Task to carry out -> Using the records below, give the number of lines where the string "Chương" shows up. Add nothing to it.

Page segmentation data

*** Block opens ***

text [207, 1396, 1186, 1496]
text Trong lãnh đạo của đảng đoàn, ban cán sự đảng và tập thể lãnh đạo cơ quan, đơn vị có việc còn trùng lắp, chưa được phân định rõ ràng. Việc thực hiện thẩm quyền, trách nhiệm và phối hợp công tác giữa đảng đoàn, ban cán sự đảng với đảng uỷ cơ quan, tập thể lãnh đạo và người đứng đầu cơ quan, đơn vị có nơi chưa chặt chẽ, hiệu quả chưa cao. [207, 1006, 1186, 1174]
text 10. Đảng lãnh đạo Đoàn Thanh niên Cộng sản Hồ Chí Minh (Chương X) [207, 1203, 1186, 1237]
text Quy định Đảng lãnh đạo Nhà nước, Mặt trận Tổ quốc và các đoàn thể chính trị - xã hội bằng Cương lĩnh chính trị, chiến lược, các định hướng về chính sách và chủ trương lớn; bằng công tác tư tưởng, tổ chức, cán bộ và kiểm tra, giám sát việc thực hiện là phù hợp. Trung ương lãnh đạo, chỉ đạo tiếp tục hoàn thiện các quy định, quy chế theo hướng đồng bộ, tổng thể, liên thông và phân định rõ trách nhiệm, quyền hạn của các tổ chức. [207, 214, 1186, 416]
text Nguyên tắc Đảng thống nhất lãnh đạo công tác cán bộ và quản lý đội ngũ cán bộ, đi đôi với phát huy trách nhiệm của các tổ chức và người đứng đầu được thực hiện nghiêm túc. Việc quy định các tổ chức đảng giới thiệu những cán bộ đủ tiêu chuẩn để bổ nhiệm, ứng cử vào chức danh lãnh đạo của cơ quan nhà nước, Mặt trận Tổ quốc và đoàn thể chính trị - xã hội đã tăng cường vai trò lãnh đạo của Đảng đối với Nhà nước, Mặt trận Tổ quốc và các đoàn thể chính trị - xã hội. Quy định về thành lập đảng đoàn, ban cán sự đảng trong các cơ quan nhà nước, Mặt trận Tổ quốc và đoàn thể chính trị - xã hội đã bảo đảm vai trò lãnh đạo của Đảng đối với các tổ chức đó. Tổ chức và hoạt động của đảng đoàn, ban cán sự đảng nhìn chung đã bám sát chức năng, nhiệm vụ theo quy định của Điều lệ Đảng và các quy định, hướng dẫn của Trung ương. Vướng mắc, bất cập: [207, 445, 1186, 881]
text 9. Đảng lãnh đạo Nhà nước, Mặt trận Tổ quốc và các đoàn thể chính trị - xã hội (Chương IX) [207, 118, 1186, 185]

*** Block closes ***

Answer below -> 2